Frantically, she threw her senses into Covenant, scrambled to catch up with the venom so that she might attempt to block it-Once before, she had striven to help him and had learned that the new dimension of her sensitivity worked both ways: it made her so vulnerable that she experienced his illness as if it were her own, as if she were personally diseased by the Sunbane; but it also enabled her to succour him, shore up his life with her own. Now she raced to enter him, fighting to dam the virulence of the poison. His sickness flooded coruscations of malice through her; but she permitted the violation. The pounding along his veins was on its way to his brain.

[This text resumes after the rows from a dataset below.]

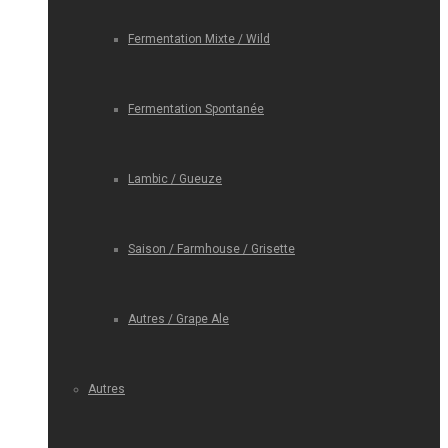
Fermentation Mixte / Wild
Fermentation Spontanée
Lambic / Gueuze
Saison / Farmhouse / Grisette
Autres / Grape Ale
Autres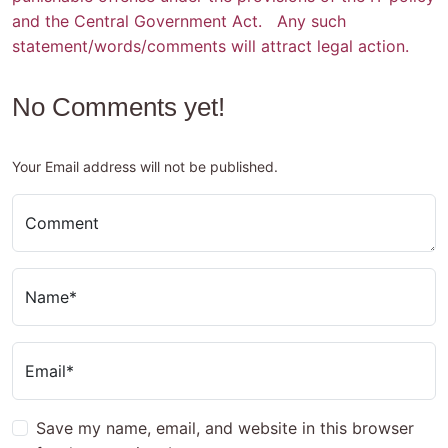
and the Central Government Act. Any such
statement/words/comments will attract legal action.
No Comments yet!
Your Email address will not be published.
Comment
Name*
Email*
Save my name, email, and website in this browser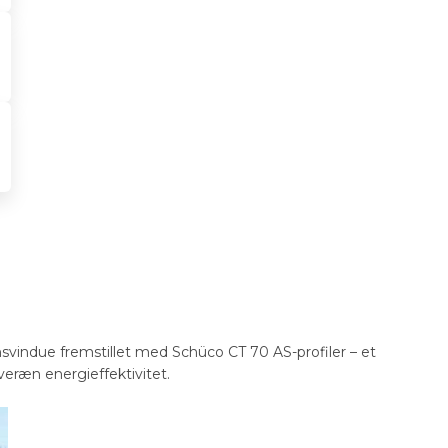
msvindue fremstillet med Schüco CT 70 AS-profiler – et
eræn energieffektivitet.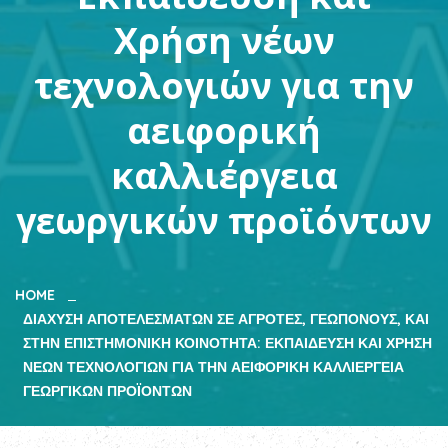
Χρήση νέων
τεχνολογιών για την
αειφορική
καλλιέργεια
γεωργικών προϊόντων
HOME
ΔΙΆΧΥΣΗ ΑΠΟΤΕΛΕΣΜΆΤΩΝ ΣΕ ΑΓΡΌΤΕΣ, ΓΕΩΠΌΝΟΥΣ, ΚΑΙ
ΣΤΗΝ ΕΠΙΣΤΗΜΟΝΙΚΉ ΚΟΙΝΌΤΗΤΑ: ΕΚΠΑΊΔΕΥΣΗ ΚΑΙ ΧΡΉΣΗ
ΝΈΩΝ ΤΕΧΝΟΛΟΓΙΏΝ ΓΙΑ ΤΗΝ ΑΕΙΦΟΡΙΚΉ ΚΑΛΛΙΈΡΓΕΙΑ
ΓΕΩΡΓΙΚΏΝ ΠΡΟΪΌΝΤΩΝ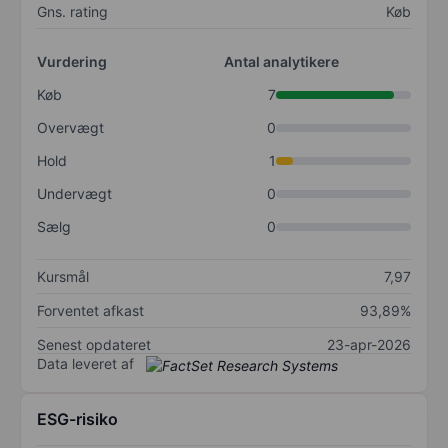
Gns. rating
Køb
Vurdering
Antal analytikere
Køb
7
Overvægt
0
Hold
1
Undervægt
0
Sælg
0
Kursmål
7,97
Forventet afkast
93,89%
Senest opdateret
23-apr-2026
Data leveret af
ESG-risiko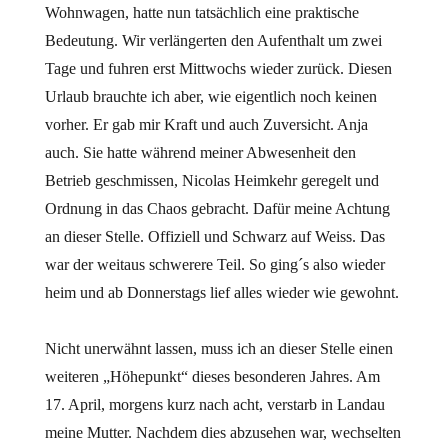
Wohnwagen, hatte nun tatsächlich eine praktische
Bedeutung. Wir verlängerten den Aufenthalt um zwei
Tage und fuhren erst Mittwochs wieder zurück. Diesen
Urlaub brauchte ich aber, wie eigentlich noch keinen
vorher. Er gab mir Kraft und auch Zuversicht. Anja
auch. Sie hatte während meiner Abwesenheit den
Betrieb geschmissen, Nicolas Heimkehr geregelt und
Ordnung in das Chaos gebracht. Dafür meine Achtung
an dieser Stelle. Offiziell und Schwarz auf Weiss. Das
war der weitaus schwerere Teil. So ging´s also wieder
heim und ab Donnerstags lief alles wieder wie gewohnt.
Nicht unerwähnt lassen, muss ich an dieser Stelle einen
weiteren „Höhepunkt“ dieses besonderen Jahres. Am
17. April, morgens kurz nach acht, verstarb in Landau
meine Mutter. Nachdem dies abzusehen war, wechselten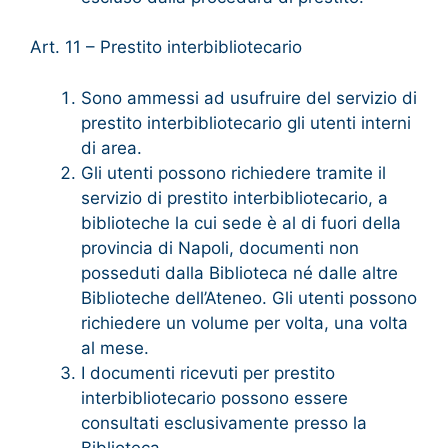
Art. 11 – Prestito interbibliotecario
Sono ammessi ad usufruire del servizio di
prestito interbibliotecario gli utenti interni
di area.
Gli utenti possono richiedere tramite il
servizio di prestito interbibliotecario, a
biblioteche la cui sede è al di fuori della
provincia di Napoli, documenti non
posseduti dalla Biblioteca né dalle altre
Biblioteche dell’Ateneo. Gli utenti possono
richiedere un volume per volta, una volta
al mese.
I documenti ricevuti per prestito
interbibliotecario possono essere
consultati esclusivamente presso la
Biblioteca.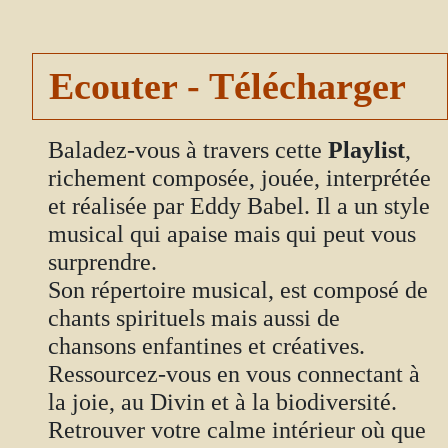
Ecouter - Télécharger
Baladez-vous à travers cette
Playlist
,
richement composée, jouée, interprétée
et réalisée par Eddy Babel. Il a un style
musical qui apaise mais qui peut vous
surprendre.
Son répertoire musical, est composé de
chants spirituels mais aussi de
chansons enfantines et créatives.
Ressourcez-vous en vous connectant à
la joie, au Divin et à la biodiversité.
Retrouver votre calme intérieur où que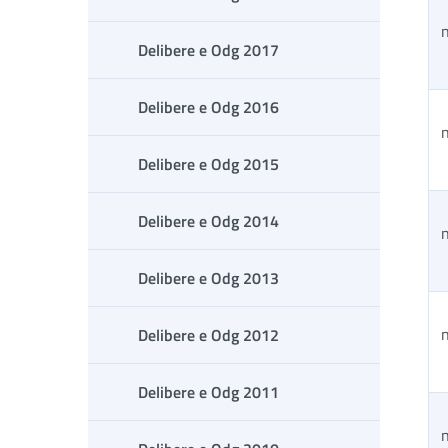
n
Delibere e Odg 2017
Delibere e Odg 2016
n
Delibere e Odg 2015
Delibere e Odg 2014
n
Delibere e Odg 2013
n
Delibere e Odg 2012
Delibere e Odg 2011
n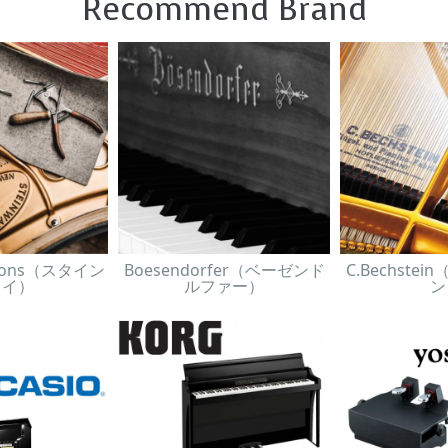
Recommend Brand
& Sons（スタイン
Boesendorfer（ベーゼンド
C.Bechste
ェイ）
ルファー）
ン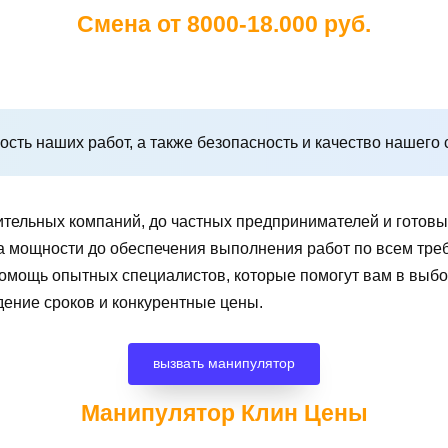
Смена от 8000-18.000 руб.
сть наших работ, а также безопасность и качество нашего 
ительных компаний, до частных предпринимателей и готов
чета мощности до обеспечения выполнения работ по всем т
помощь опытных специалистов, которые помогут вам в вы
дение сроков и конкурентные цены.
вызвать манипулятор
Манипулятор Клин
Цены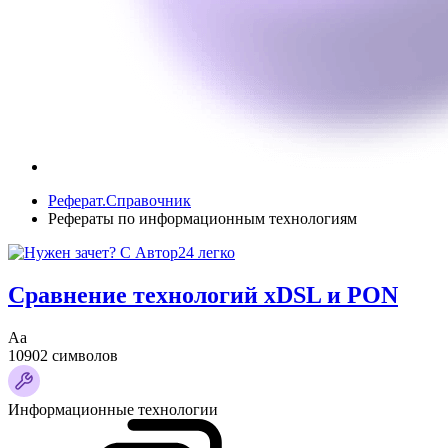
Реферат.Справочник
Рефераты по информационным технологиям
Сравнение технологий xDSL и PON
Аа
10902 символов
Информационные технологии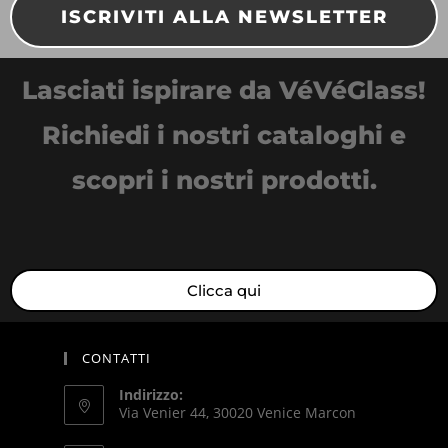
ISCRIVITI ALLA NEWSLETTER
Lasciati ispirare da VéVéGlass!
Richiedi i nostri cataloghi e
scopri i nostri prodotti.
Clicca qui
CONTATTI
Indirizzo:
Via Venier 44, 30020 Venice Marcon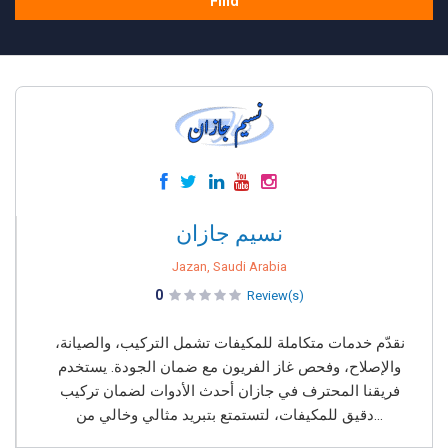
Find
نسيم جازان
Jazan, Saudi Arabia
0
Review(s)
نقدّم خدمات متكاملة للمكيفات تشمل التركيب، والصيانة،
والإصلاح، وفحص غاز الفريون مع ضمان الجودة. يستخدم
فريقنا المحترف في جازان أحدث الأدوات لضمان تركيب
دقيق للمكيفات، لتستمتع بتبريد مثالي وخالي من...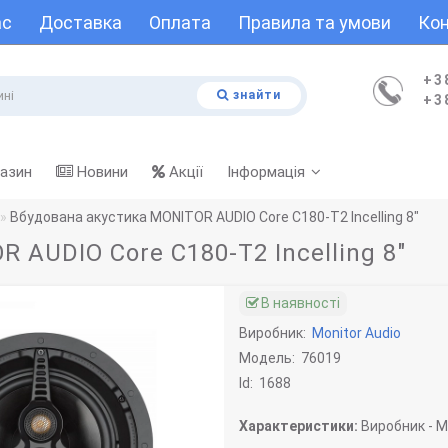
ас
Доставка
Оплата
Правила та умови
Кон
+3
знайти
+3
газин
Новини
Акції
Інформація
Вбудована акустика MONITOR AUDIO Core C180-T2 Incelling 8"
 AUDIO Core C180-T2 Incelling 8"
В наявності
Виробник:
Monitor Audio
Модель:
76019
Id:
1688
Характеристики:
Виробник -
Mo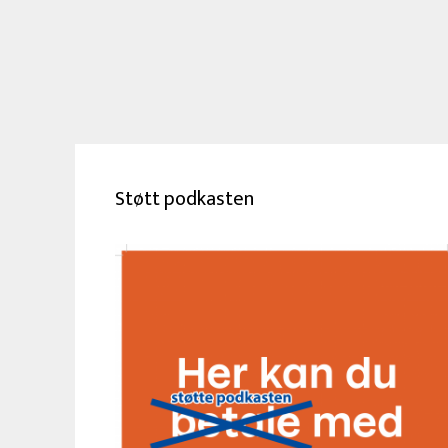
Støtt podkasten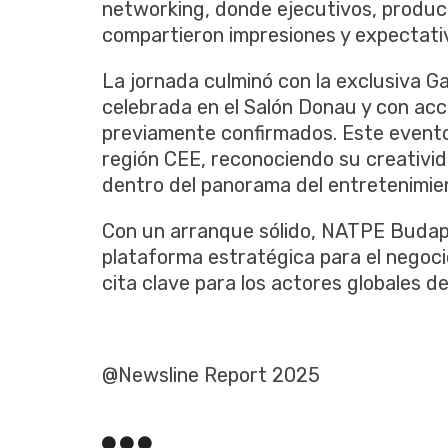
networking, donde ejecutivos, produc
compartieron impresiones y expectativ
La jornada culminó con la exclusiva 
celebrada en el Salón Donau y con acc
previamente confirmados. Este evento 
región CEE, reconociendo su creativid
dentro del panorama del entretenimie
Con un arranque sólido, NATPE Budap
plataforma estratégica para el negoci
cita clave para los actores globales de 
@Newsline Report 2025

She had to stop it. Without him, there would be no Staff of Law-no meaning for the quest; no hope for the Land; no escape for her from this mad world. His ill hurt her like a repetition of Gibbon-Raver's defilement; but she did not halt, did not—

She was already too late. Even with years of training in the use of her health-sense, she would have been no match for this poison. She lacked that power. Covenant tried to shout again. Then the wild magic went beyond all restraint.

A blast of white fire sprang from his right fist. It shot crookedly into the sky like a howl of pain and rage and protest, rove the air as if he were hurling his extremity at the sun.

The concussion flung Linden away like a bundle of rags. It knocked Brinn back against the railing. Several of the Giants staggered. Before the blast ended, it tore chunks from the roof of Foodfendhall and burned through two of the sails from bottom to top.

It also caught Cail. But he contrived to land in a way which absorbed Linden's fall. She was unhurt. Yet for a moment the sheer force of the detonation-the violence severing her from Covenant-stunned her. White fire and disease recoiled through her, blinding her senses. The entire Giantship seemed to whirl around her. She could not recover her balance, could not stifle the nausea flaming in her.

But then her sight veered back into focus, and she found herself staring at Vain. Sometime during the confusion, the Demondim-spawn had left his position on the foredeck, come aft to watch. Now he stood gazing at Covenant with a ghoulish grin on his teeth, as if he were near the heart of his secret purpose. The iron bands on his right wrist and left ankle-the heels of the Staff of Law-gleamed dully against his black skin.